The Edmonton International Film Festival, arguably the most accessible festival in Edmonton’s catalogue (“we’re going to…a movie”), began last week, screening independent and light-Hollywood films for nine days. I usually take in at least one fairly mainstream movie per festival, and this year was no different.
We chose Rachel Getting Married, an Anne Hathaway-feature that garnered much praise after it screened earlier this fall at the Toronto International Film Festival. After reading the synopsis, I figured the wedding would be simply a backdrop to the real drama, but in actuality, the ceremony and everything that surrounded it (the rehearsal dinner, the reception) was showcased in full glory. This was both a strength and weakness of the film: while the scenes appeared so emotionally genuine (to the point where I wanted to be invited to be a part of the family), I think Mack was right in saying certain scenes could have used more liberal editing (was listening to a dozen rehearsal dinner speeches necessary? Or watching a lengthy dance floor montage?).

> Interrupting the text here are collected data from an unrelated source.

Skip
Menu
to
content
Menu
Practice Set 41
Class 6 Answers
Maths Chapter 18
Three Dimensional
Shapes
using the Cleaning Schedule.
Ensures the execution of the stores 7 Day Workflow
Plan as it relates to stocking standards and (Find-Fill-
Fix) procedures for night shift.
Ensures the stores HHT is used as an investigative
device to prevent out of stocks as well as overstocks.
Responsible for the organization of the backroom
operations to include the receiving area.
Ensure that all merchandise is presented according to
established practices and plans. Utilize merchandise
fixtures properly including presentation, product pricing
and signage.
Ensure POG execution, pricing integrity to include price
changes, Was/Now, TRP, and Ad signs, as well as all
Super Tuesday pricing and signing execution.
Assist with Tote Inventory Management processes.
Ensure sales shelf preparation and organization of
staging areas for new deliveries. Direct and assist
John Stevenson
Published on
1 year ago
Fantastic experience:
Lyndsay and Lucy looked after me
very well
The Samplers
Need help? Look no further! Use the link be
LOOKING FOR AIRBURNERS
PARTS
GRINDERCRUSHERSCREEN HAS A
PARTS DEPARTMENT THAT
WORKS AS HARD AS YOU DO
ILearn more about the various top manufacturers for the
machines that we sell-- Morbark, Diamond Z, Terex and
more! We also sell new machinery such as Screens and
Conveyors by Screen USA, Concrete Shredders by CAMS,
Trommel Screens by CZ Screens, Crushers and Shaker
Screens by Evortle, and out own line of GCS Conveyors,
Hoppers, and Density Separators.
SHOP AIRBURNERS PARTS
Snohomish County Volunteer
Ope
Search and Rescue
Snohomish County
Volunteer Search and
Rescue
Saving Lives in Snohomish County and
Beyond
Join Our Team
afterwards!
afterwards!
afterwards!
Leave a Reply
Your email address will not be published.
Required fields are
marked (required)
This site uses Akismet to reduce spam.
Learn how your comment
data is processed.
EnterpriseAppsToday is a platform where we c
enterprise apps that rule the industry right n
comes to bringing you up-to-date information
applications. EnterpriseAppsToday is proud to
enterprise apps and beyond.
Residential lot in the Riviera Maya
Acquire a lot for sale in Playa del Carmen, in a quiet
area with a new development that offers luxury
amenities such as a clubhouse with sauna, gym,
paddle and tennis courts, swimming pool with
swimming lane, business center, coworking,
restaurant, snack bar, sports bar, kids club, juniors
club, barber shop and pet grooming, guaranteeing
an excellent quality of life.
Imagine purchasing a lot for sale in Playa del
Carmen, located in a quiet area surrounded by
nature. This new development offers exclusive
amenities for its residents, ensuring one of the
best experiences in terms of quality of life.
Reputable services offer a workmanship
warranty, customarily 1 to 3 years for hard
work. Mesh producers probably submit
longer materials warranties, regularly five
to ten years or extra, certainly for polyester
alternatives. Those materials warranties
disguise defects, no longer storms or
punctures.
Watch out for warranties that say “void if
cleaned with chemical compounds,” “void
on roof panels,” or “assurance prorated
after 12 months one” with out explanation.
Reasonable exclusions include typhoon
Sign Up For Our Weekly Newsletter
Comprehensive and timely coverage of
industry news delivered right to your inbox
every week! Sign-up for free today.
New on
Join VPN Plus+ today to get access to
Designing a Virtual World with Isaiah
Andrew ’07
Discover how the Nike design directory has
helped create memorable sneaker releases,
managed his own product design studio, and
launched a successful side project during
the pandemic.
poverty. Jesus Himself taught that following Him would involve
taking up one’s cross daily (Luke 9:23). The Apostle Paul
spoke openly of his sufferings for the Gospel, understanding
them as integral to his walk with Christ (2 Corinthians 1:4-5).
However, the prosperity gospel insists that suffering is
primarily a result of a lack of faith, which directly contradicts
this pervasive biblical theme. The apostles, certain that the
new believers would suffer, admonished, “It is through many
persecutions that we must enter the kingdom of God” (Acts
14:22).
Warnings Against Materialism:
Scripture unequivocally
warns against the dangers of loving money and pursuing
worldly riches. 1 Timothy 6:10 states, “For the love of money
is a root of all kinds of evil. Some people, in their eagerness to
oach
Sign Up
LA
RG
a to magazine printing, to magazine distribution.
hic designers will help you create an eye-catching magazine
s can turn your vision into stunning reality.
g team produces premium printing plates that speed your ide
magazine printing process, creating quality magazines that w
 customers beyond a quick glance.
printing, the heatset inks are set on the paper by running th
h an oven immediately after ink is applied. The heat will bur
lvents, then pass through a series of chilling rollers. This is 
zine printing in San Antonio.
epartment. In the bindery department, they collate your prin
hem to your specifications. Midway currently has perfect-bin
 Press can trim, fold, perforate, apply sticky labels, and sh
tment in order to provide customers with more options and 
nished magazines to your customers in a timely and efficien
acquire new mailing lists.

The core of the story, however, focused on Hathaway’s character Kym, a young woman returning home from rehab on the occasion of her sister’s marriage. Over the course of the movie, it is revealed that when Kym was sixteen, while high on drugs, ended up causing an accident that killed her younger brother. Each member of the family coped with this tragedy in a different way – Kym with her addiction, Rachel in studying psychology (an area that allows her to learn about human behavior) and the mother with separation and denial. How each member of the family related to each other was fascinating to watch, and in light of all of the wedding fun, I wished for more moments like the quiet one between Rachel and Kym preparing up for the ceremony.
The shaky camera (and seemingly unnecessary close-ups) had thankfully dissipated for the most part by the end of the movie, but I know Mack was happy when the film was over for this reason. While it’s not a must-see, Rachel Getting Married is an interesting window into a fictional family doing its best to move forward from a past tragedy.
The Film Festival runs until Saturday.